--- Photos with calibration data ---
Start of Block
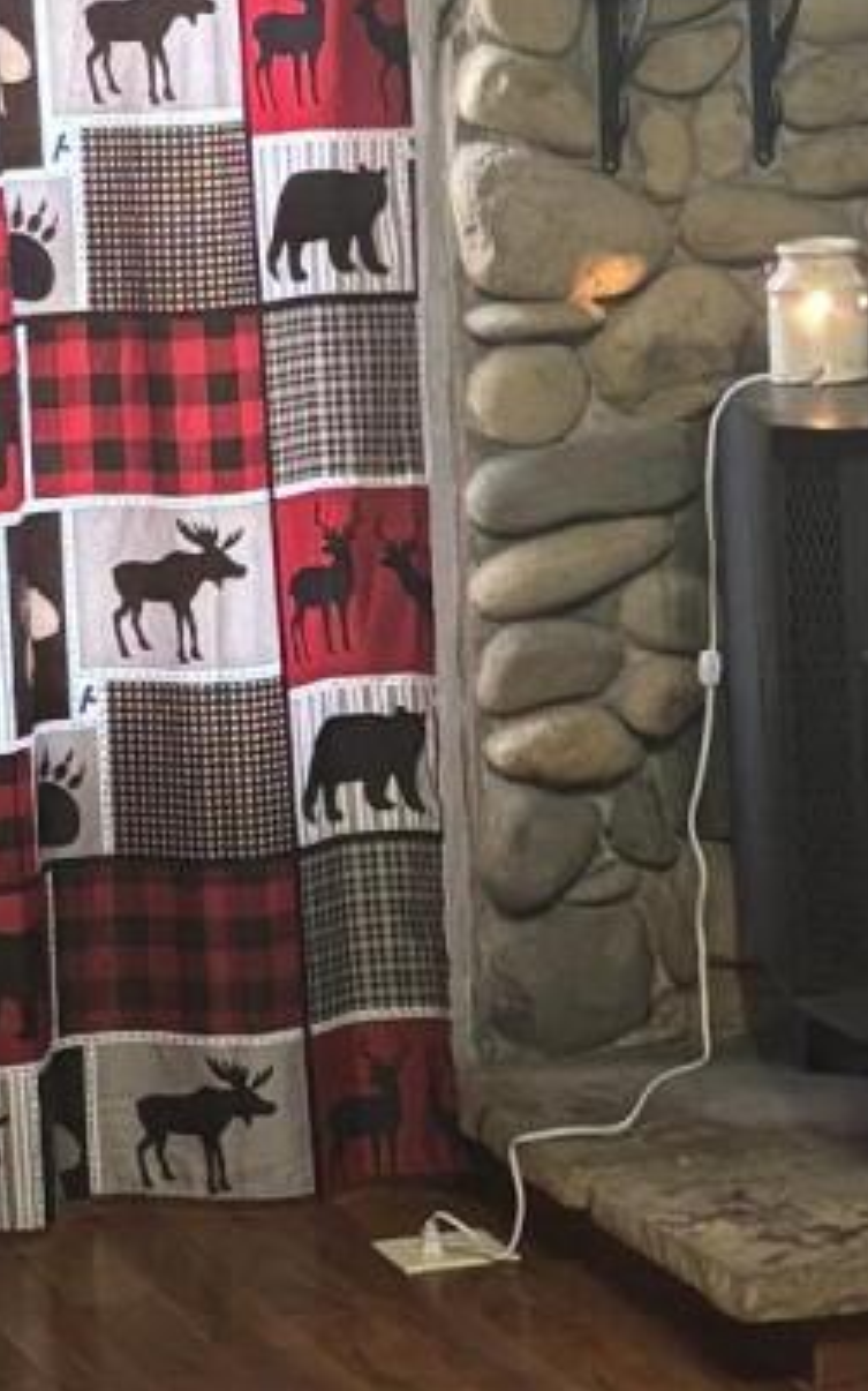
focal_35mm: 137
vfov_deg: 15.2
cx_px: 308
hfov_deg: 9.6
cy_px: 927
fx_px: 5189
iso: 400
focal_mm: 5.96
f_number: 1.6
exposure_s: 1/40
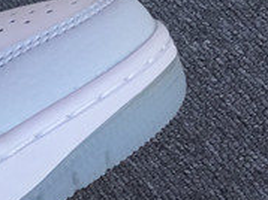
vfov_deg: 9.5
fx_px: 1207
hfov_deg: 11.2
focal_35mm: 156
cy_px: 77
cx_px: -299
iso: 25
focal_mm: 3.3
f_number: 2.4
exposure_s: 1/143
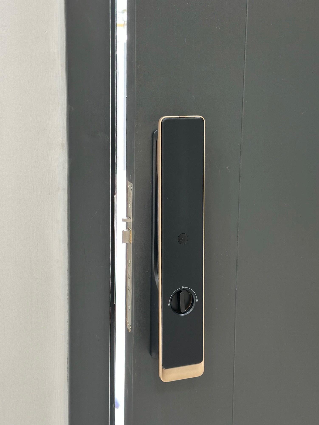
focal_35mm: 48
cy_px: 212
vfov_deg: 39.7
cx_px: 160
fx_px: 590
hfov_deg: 30.3
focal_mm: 6.86
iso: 125
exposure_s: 1/50
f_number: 1.78
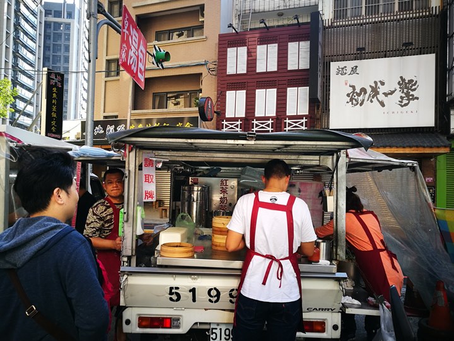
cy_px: 170
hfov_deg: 65.3
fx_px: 354
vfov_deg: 51.4
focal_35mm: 27
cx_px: 227
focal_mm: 4.5
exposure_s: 1/120
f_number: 2.2
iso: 50
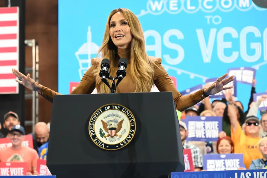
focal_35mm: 130
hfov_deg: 15.8
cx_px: 134
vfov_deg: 10.6
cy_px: 89
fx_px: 964
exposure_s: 1/160
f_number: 6.3
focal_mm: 130
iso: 2500
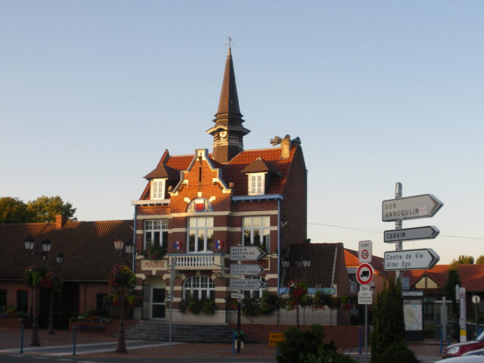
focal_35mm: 51
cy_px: 182
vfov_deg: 28.6
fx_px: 713
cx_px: 242
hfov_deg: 37.5
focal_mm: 9
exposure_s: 1/80
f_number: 4.4
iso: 80
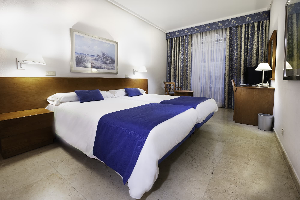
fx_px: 125
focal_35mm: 15
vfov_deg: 77.3
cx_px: 150
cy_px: 100
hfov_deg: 100.4
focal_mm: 10
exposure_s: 1/8
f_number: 4
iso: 200
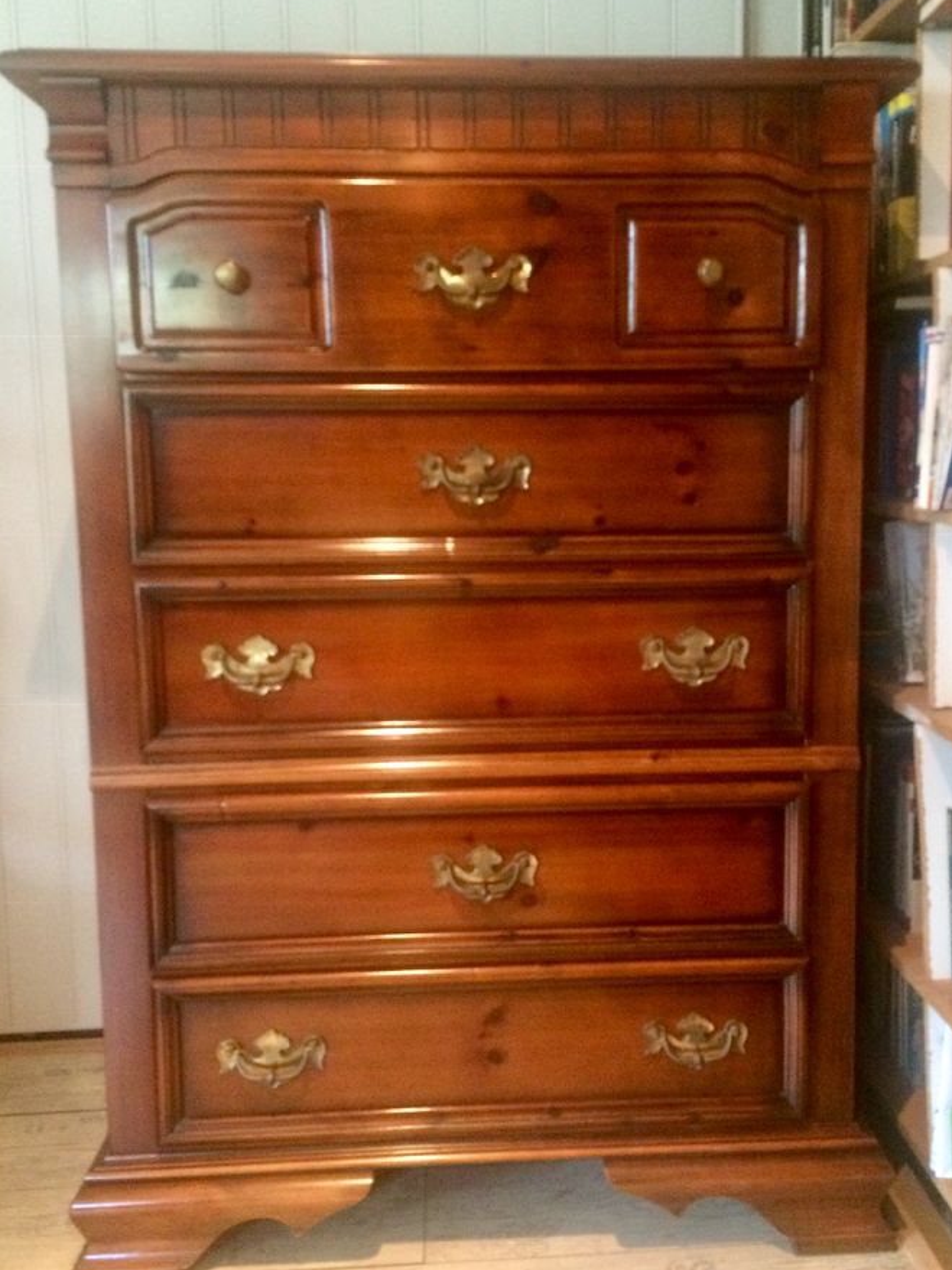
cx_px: 530
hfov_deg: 42.9
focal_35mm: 33
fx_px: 1210
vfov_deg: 55.3
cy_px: 607
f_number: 2.2
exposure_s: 1/17
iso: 320
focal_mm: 4.15
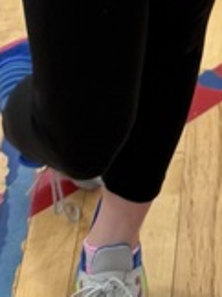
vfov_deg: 10.4
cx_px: 244
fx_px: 1303
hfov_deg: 9.6
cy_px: -512
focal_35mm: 152
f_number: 1.78
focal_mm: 6.76
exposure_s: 1/60
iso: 125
End of Block
--- Your goal ---
Your answer should consist of the lines above between those holding "f_number: 2.4" and "focal_mm: 4.5", inclusive, reproduced word for word and without pictures.

--- Response below ---
f_number: 2.4
exposure_s: 1/143
focal_35mm: 48
cy_px: 212
vfov_deg: 39.7
cx_px: 160
fx_px: 590
hfov_deg: 30.3
focal_mm: 6.86
iso: 125
exposure_s: 1/50
f_number: 1.78
cy_px: 170
hfov_deg: 65.3
fx_px: 354
vfov_deg: 51.4
focal_35mm: 27
cx_px: 227
focal_mm: 4.5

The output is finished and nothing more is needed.